In Anbetracht der Tatsache, dass es sich hierbei um eine Pandemie handelt und das Wohl des Einzelnen auch das Wohl Vieler bedingt, sind diese jedoch nicht trennscharf voneinander abgrenzbar. Im Folgenden sollen daher unter Berücksichtigung dieser beiden verschiedenen ethischen Perspektiven Gründe dargelegt werden, die einen Shutdown der Wirtschaft in der Pandemie widersprechen oder unterstützen, um damit das Dilemma, vor dem die Regierungen stehen, transparenter zu machen.
2. Erörterung der These
Aus utilitaristischer Sicht geht das Glück der größten Zahl über das des Einzelnen. Da die Folgen der menschlichen Handlungen nach dem Umfang des Glücks der Menschen bewertet werden, wird sich für die Handlung entschieden, die den Menschen am meisten Nutzen bringt (vgl. Retzmann, 1994, S. 98). In den Volkswirtschaften findet sich dieser Gedanke beispielsweise mit der Kosten-Nutzen-Analyse wieder. Es stellt sich damit die Frage, wie effizient, nützlich und rentabel es ist, die Wirtschaft auf ein Minimum „herunterzufahren“, um Menschen zu schützen.

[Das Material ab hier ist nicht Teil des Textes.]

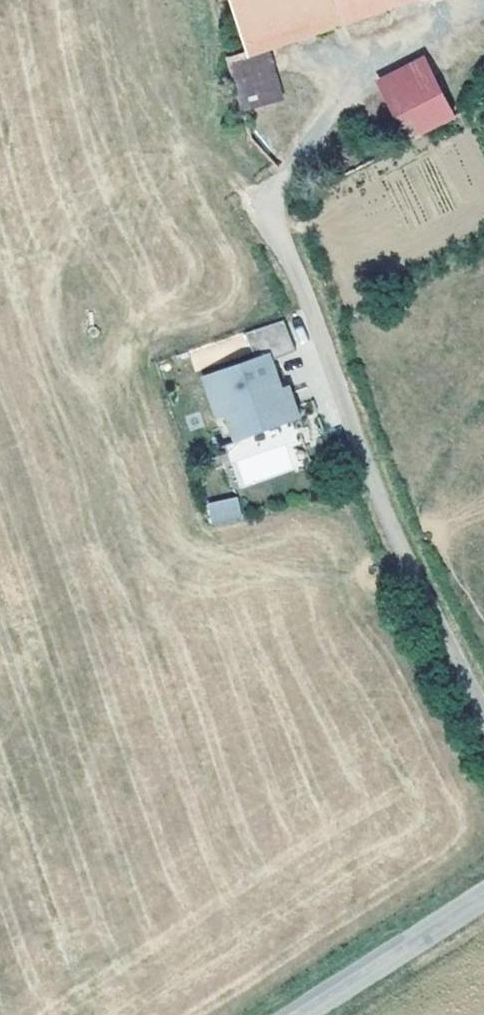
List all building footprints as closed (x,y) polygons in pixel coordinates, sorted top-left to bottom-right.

Viele Wirtschaftswissenschaftler und Wirtschaftsethiker sind der Meinung, der Shutdown stehe in keinem Verhältnis zu dem Nutzen der Schutzmaßnahmen. Solchen Aussagen liegt die Annahme zugrunde, dass Menschenwürde ein Kostenfaktor ist. Damit hätte Solidarität finanzielle Grenzen. Übersteigen beispielsweise die Kosten für Lebenserhaltungsmaßnahmen ein bestimmtes Budget, dürfte der Mensch nicht weiterleben (vgl. Birnbaum, 2020). Im angelsächsischen Raum hat sich diese Denkweise stark ausgeprägt und wurde auch im Zuge der Pandemie angewendet: „Die Briten haben klar festgelegt, was die Verlängerung eines Lebens mit guter Lebensqualität um ein Jahr kosten darf: 30 000 Pfund, in Ausnahmen bis 70 000 oder 80 000 Pfund.“ (Birnbaum, 2020) Auch Trump äußerte kürzlich die Meinung, dass durch die Einbrüche der Wirtschaft mehr Menschenleben verloren gehen könnten als durch die Pandemie (vgl. Birnbaum, 2020). Abgesehen von den langfristigen ökonomischen Folgen sind es sicherlich auch Menschen, die durch den Shutdown Schaden nehmen könnten und es bereits tun. Dies zeigt sich an häuslicher Gewalt oder an psychischen Erkrankungen sowie Suiziden, die durch die Isolationen in der Zeit des Shutdowns vermehrt angestiegen sind. Als Rechtfertigung für den Shutdown wurde seitens der Regierungen das Primat der Medizin und damit der Gesundheit angeführt. Wirtschaftsbelange wurden dem gegenüber in der Wichtigkeit nachgelagert. Dabei ist die Prosperität der Wirtschaft eigentlich die Voraussetzung für Sicherheit und auf diese Weise auch für die Gesundheit der Menschheit. Die Volkswirtschaft als ein Gesamtsystem inkludiert das Gesundheitssystem und kann nicht unabhängig davon betrachtet werden. Wird die Wirtschaft aus diesem ausgeschlossen, kann dies langfristige Schäden am Gesamtsystem verursachen und den Kreislauf zerstören.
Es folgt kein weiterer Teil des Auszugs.